Así, el último ciclo de violencia criminal abrió una ventana de oportunidad para que el alto mando de las Fuerzas Armadas y la Embajada de Estados Unidos modifiquen el escenario estratégico en su favor. Con la declaratoria de “conflicto armado interno”, las Fuerzas Armadas asumen la dirección del Estado, subordinan a la Policía Nacional y cierran el paso a los cuestionamientos sobre sus miembros por la infiltración del crimen organizado.
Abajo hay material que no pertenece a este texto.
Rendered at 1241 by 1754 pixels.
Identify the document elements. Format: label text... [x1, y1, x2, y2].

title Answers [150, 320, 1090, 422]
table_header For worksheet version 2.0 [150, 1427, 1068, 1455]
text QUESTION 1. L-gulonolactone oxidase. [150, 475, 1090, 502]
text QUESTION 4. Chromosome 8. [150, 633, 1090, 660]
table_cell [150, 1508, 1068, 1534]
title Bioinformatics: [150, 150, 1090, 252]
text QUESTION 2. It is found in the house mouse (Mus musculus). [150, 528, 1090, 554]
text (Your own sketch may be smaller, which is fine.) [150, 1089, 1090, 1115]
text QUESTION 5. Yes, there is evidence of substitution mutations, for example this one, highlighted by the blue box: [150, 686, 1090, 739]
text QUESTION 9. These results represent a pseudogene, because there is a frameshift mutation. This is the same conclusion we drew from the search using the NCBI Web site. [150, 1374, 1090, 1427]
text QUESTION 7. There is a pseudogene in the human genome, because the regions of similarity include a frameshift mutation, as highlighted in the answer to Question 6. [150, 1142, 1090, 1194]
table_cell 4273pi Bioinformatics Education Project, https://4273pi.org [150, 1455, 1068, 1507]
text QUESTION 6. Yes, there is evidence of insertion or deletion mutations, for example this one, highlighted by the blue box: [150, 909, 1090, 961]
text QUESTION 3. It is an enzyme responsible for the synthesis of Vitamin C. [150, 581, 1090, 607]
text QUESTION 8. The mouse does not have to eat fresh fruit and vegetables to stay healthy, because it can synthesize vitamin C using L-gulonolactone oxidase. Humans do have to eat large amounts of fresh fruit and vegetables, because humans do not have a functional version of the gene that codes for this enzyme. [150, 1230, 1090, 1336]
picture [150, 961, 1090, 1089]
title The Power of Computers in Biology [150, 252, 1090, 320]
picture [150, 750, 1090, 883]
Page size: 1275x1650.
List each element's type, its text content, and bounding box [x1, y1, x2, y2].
El 11 de enero, la Corte Constitucional aprobó el dictamen favorable para el acuerdo, mientras el Departamento de Estado anunció la llegada a Quito de una delegación del más alto nivel para coordinar su implementación.
En estas circunstancias, la declaración de “conflicto armado interno” está generando el efecto deseado por las élites económicas y la derecha neoliberal para anclar la gobernabilidad en una total liberalización de la economía, en el marco de una progresiva militarización de la sociedad.
Si estos planes surten efecto, Noboa puede convertirse en una suerte de “Bukele sudamericano” y prologar su mandato como tanto desea. Por ahora, ha ofrecido dos cárceles al estilo salvadoreño y pretende imponerse a sangre y fuego con el aplauso de una sociedad atemorizada por la “amenaza terrorista”. Pero con las fuerzas de seguridad contaminadas por el crimen organizado, sólo queda una certeza: a la violencia criminal le seguirá la violencia política. Y Ecuador no saldrá de la espiral de violencia que lo azota.
Luis Córdova-Alarcón es doctor en Ciencia Política por la Universidad de Salamanca, y director del programa de investigación Orden, conflicto y violencia, en la Universidad Central del Ecuador. Este artículo fue publicado originalmente por Nueva Sociedad.